▶ _What needs to be done_
Decide whether each statement agrees with the passage on London below, answering yes or no and quoting the passage's deciding words: (a) Sea-coal takes its name from the northern mines it comes from. (b) The tax on coal unloaded at the Port of London was meant to fund rebuilding the city. (c) The Moor was wounded in the hand during the fight with sword and dagger.

▶ _Document excerpt_
Later the same traveller watches two men fighting for money at the Bear Garden at Hockley in the Hole, on the outskirts of town by Clerkenwell Green, cheered on by spectators who crowd into the galleries of raised seats.

They went for each other with sword and dagger and the Moor got a nasty wound in his hand, which bled freely. When they had attacked each other with broadsword and shield, the good Moor received such a dreadful blow that he could not fight any longer. He was slashed from the left eye right down to his cheek to his chin and jaw with such force that one could hear the sword grating against his teeth. Straightaway not only the whole of his shirt front but the platform too was covered with blood. The onlookers began to cheer and threw down vast quantities of shillings and crowns.

London is a brutal, dirty, lively, joyous place. Plague and fire, and civil war, have done their worst and departed; fear of God is subsiding. Life is rushing back.

But there are warning signs that the established order can still be threatened, that England may not yet be built on firm foundations. Behind the remains of the Palace of Whitehall, torched by a recent fire, lie the marks made by the scaffold where Charles I was beheaded. And despite the splendour of Wren’s church-building, the view from Somerset House is deceptive: a thin layer of dirt has gathered upon his stonework. Already his masterpiece is tarnished, blackened by the smoke from the sea-coal, shipped from the northern mines. The coal, named from its journey rather than its origins, is taxed when it is unloaded at the Port of London in order to raise money to rebuild the city. But it is slowly eating into it instead, discolouring its buildings, clogging the nostrils of its people, coating their tongues and clouding their eyes.

Wren’s professed aim was to defy the corrosive elements and stretch across the centuries, ignoring fashion to appeal to an ideal, immutable form of design. He insisted: ‘Architecture aims at Eternity; and is therefore the only Thing uncapable of Modes and Fashions.’ His great vision was of a cathedral dome that would be grander than any other, capping not only St Paul’s, but his career. It would signify, architecturally, the might of the capital and the grandeur of England. It would lift spirits. And it would celebrate the stability of the country, its monarchy and people, after the trials of the Civil War and then the Glorious Revolution of the previous century.

▶ _Record excerpts_
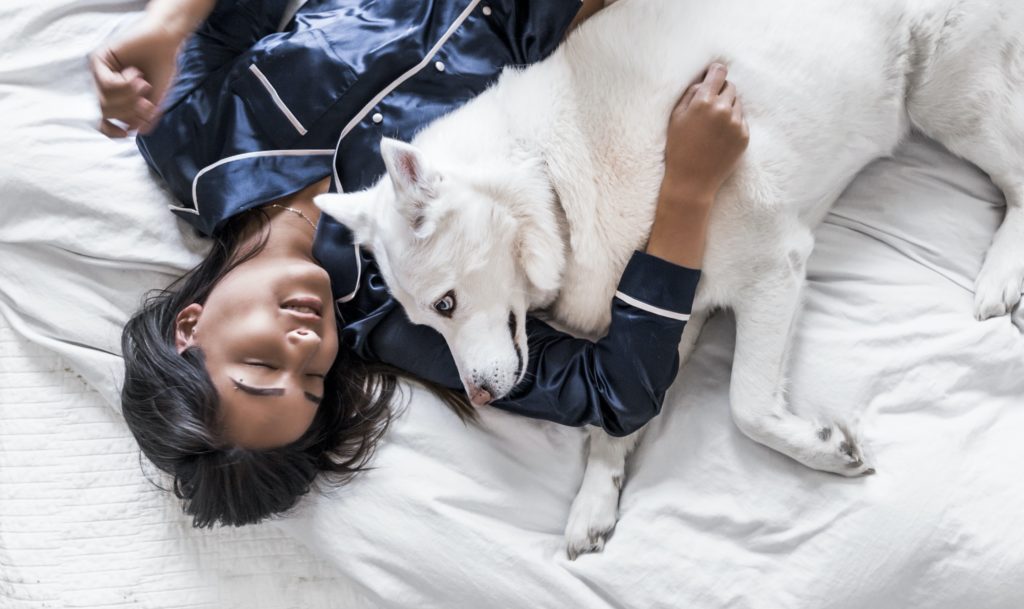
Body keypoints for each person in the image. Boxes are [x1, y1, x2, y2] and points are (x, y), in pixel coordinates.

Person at [92, 0, 749, 528]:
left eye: (263, 365)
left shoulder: (188, 141)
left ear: (189, 327)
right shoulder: (399, 311)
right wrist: (687, 190)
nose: (304, 344)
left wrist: (168, 23)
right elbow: (619, 392)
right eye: (315, 376)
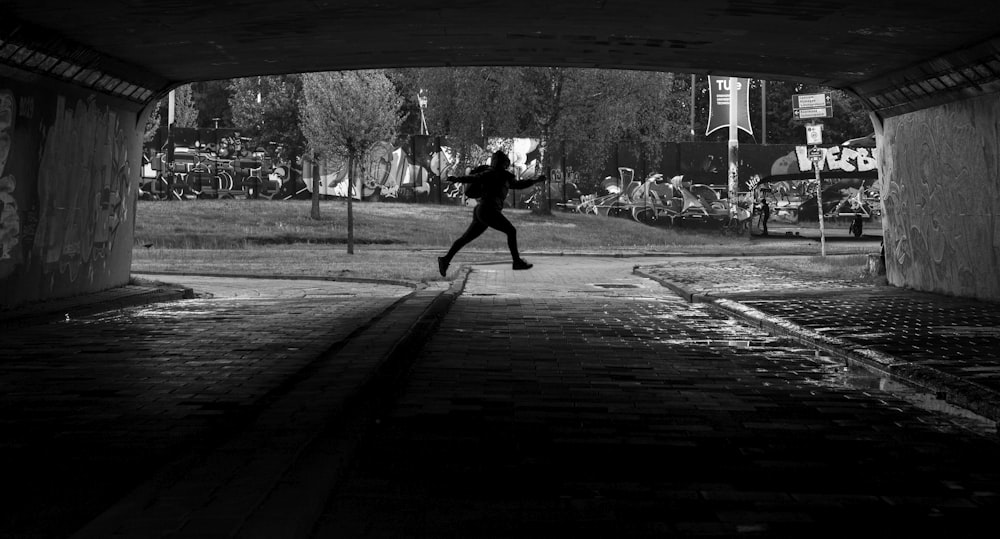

▶ _Your response_
(a) No: "The coal, named from its journey rather than its origins"
(b) Yes: "in order to raise money to rebuild the city"
(c) Yes: "They went for each other with sword and dagger and the Moor got a nasty wound in his hand"